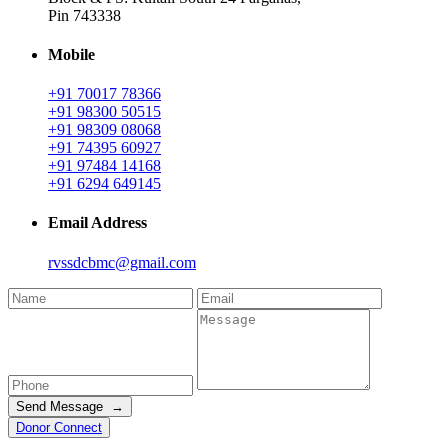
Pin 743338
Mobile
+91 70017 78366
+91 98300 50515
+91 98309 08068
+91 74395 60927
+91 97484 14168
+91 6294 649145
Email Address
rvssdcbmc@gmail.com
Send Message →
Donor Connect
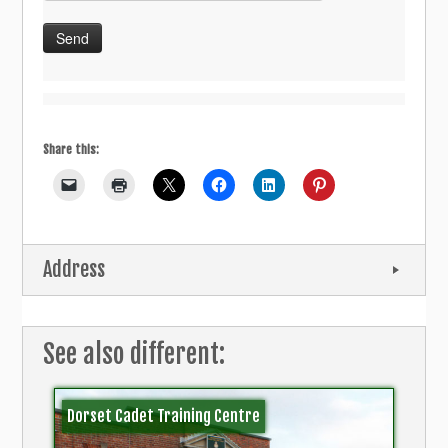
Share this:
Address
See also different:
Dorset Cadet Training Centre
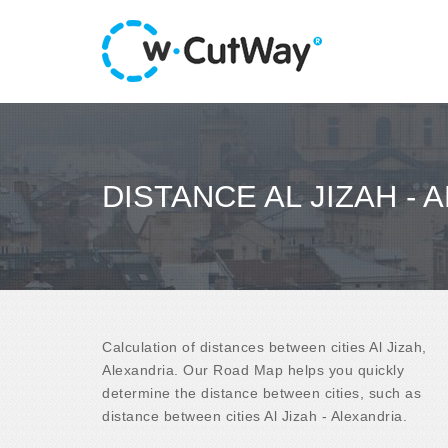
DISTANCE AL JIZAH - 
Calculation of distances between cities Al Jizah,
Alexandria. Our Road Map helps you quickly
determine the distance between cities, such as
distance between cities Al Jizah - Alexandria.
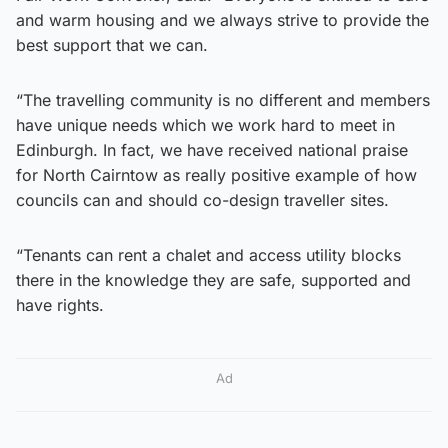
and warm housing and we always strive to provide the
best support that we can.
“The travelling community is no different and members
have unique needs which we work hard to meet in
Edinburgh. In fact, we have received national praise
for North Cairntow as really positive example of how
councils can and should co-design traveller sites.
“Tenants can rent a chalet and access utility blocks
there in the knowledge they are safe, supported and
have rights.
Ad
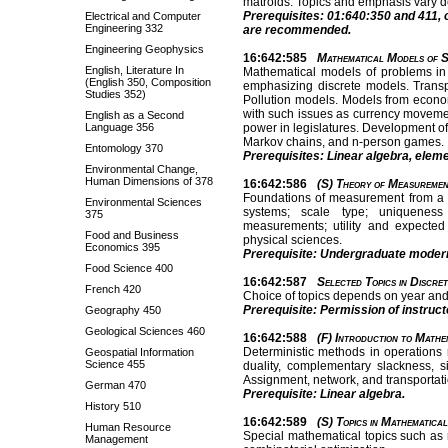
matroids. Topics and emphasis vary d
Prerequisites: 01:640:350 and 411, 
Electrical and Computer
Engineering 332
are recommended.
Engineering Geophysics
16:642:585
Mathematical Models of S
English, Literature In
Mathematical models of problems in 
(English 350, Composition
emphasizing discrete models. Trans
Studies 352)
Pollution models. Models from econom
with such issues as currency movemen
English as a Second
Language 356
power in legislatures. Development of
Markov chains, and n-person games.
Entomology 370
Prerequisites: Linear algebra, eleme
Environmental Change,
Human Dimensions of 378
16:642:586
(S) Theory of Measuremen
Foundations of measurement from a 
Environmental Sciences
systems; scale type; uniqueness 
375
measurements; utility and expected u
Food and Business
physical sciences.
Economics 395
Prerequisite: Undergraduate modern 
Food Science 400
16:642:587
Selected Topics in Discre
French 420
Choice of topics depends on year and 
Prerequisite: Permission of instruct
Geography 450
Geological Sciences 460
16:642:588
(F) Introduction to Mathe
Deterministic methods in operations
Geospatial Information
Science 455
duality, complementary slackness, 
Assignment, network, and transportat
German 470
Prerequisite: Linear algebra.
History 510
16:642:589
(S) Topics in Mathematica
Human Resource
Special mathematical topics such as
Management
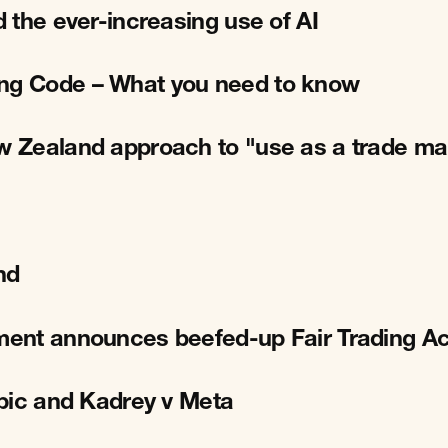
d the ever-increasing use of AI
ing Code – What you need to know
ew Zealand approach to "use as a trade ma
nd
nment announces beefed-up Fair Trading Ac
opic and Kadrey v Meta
******************************
YOUR TASK:
In the records above, locate every line with the string "Linear" and copy it.

OUTPUT FOR THIS EXERCISE:
Prerequisites: Linear algebra, eleme
Prerequisite: Linear algebra.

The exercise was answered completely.